To assess companies’ digital maturity, we asked respondents to rate their company against an ideal organization — one transformed by digital technologies and capabilities — on a scale of 1 to 10. Three groups emerged: “early” (1–3), “developing” (4–6) and “maturing” (7–10).
Although we found some differences in technology use between different levels of maturity, we found that as organizations mature, they develop the four technologies (social, mobile, analytics and cloud) in near equal measure. The greatest differences between levels of maturity lie in the business aspects of the organization. Digitally maturing companies, for example, are more than five times more likely to have a clear digital strategy than are companies in early stages. Digitally maturing organizations are also much more likely to have collaborative cultures that encourage risk taking.
Several obstacles stand in the way of digital maturity; lack of strategy and competing priorities lead the list of speed bumps. Lack of a digital strategy is the biggest barrier to digital maturity for companies in the early stages, according to more than 50% of respondents from early-stage organizations. As companies move up the maturity curve, competing priorities and concerns over digital security become the primary obstacles.
While a lack of strategy hinders early and developing companies, security issues become a greater concern for maturing digital companies.

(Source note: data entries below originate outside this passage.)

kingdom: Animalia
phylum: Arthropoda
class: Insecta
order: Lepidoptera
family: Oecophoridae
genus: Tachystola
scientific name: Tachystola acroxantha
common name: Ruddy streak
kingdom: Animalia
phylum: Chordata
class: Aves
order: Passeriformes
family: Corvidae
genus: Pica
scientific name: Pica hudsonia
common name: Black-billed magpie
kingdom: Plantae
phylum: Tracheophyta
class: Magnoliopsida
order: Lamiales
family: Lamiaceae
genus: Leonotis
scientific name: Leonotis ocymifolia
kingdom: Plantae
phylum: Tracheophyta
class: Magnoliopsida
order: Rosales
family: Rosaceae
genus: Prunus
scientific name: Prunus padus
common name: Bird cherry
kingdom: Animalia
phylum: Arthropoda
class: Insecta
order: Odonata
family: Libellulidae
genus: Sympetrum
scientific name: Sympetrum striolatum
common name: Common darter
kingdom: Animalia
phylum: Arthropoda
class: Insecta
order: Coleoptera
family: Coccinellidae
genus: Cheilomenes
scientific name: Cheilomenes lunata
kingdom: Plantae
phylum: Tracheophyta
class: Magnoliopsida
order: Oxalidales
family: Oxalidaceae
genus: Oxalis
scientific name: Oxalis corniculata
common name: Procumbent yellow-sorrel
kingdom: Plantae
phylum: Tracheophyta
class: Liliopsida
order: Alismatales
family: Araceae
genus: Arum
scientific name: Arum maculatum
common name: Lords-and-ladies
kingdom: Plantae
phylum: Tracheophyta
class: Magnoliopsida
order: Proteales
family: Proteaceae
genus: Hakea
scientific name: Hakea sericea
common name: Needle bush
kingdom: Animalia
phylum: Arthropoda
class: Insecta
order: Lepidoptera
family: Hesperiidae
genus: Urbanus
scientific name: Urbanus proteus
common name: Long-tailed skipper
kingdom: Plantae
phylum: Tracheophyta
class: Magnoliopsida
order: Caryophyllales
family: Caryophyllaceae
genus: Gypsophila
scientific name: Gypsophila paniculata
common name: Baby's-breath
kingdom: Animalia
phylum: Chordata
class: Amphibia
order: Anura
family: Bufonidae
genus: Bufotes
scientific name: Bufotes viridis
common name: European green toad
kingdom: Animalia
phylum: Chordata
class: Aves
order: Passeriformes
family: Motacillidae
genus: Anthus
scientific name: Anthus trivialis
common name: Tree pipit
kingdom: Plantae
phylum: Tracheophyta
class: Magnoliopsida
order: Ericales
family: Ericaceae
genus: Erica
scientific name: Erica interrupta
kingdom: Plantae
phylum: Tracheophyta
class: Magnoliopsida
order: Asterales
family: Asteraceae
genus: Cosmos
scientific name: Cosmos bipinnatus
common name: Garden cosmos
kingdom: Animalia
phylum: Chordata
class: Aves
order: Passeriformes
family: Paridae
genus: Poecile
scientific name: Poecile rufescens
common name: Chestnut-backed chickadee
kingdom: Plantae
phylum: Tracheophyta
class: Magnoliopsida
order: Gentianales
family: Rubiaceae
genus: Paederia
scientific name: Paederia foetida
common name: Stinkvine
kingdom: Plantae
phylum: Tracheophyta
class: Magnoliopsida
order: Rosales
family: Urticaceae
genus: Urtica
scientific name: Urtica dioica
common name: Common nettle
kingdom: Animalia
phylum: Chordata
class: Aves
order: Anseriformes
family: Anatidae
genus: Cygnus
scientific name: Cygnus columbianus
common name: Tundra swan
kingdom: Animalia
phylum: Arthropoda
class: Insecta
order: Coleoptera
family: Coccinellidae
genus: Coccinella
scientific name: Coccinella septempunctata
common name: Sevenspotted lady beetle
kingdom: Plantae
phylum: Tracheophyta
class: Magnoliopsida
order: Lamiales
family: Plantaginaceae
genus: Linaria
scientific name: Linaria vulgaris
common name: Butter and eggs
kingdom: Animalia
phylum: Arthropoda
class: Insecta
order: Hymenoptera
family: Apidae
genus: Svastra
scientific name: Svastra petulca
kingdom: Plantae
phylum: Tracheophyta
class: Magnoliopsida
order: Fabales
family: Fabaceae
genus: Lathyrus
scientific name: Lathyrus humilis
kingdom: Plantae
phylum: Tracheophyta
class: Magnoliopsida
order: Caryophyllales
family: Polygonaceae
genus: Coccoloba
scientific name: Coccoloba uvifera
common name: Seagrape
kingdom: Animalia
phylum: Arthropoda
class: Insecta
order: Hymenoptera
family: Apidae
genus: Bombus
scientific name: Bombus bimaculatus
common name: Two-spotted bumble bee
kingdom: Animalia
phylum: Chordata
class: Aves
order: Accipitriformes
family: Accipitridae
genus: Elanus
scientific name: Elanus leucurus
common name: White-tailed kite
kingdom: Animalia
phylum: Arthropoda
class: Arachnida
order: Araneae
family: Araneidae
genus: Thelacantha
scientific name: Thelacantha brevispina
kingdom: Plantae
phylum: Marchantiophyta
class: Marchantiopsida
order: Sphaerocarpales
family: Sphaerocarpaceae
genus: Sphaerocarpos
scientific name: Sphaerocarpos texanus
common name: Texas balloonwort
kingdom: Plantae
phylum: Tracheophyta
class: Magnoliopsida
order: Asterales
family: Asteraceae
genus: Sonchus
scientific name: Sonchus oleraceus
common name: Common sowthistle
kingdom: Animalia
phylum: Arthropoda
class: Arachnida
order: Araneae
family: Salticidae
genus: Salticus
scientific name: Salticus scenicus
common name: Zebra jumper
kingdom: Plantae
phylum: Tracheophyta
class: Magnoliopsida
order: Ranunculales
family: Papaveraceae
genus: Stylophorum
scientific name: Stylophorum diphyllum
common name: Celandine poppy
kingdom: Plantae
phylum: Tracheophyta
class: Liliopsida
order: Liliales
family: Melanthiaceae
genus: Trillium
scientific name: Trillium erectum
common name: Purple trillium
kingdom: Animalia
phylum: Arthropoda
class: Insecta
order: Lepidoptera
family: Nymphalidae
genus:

Across the board, respondents agree that the digital age is upon us: Fully 76% of respondents say that digital technologies are important to their organizations today, and 92% say they will be important three years from now. In this year’s report, which is based on a survey of more than 4,800 executives and managers as well as interviews with business and thought leaders, we look specifically at the emerging contours of digital business and how companies are moving forward with their digital transformations.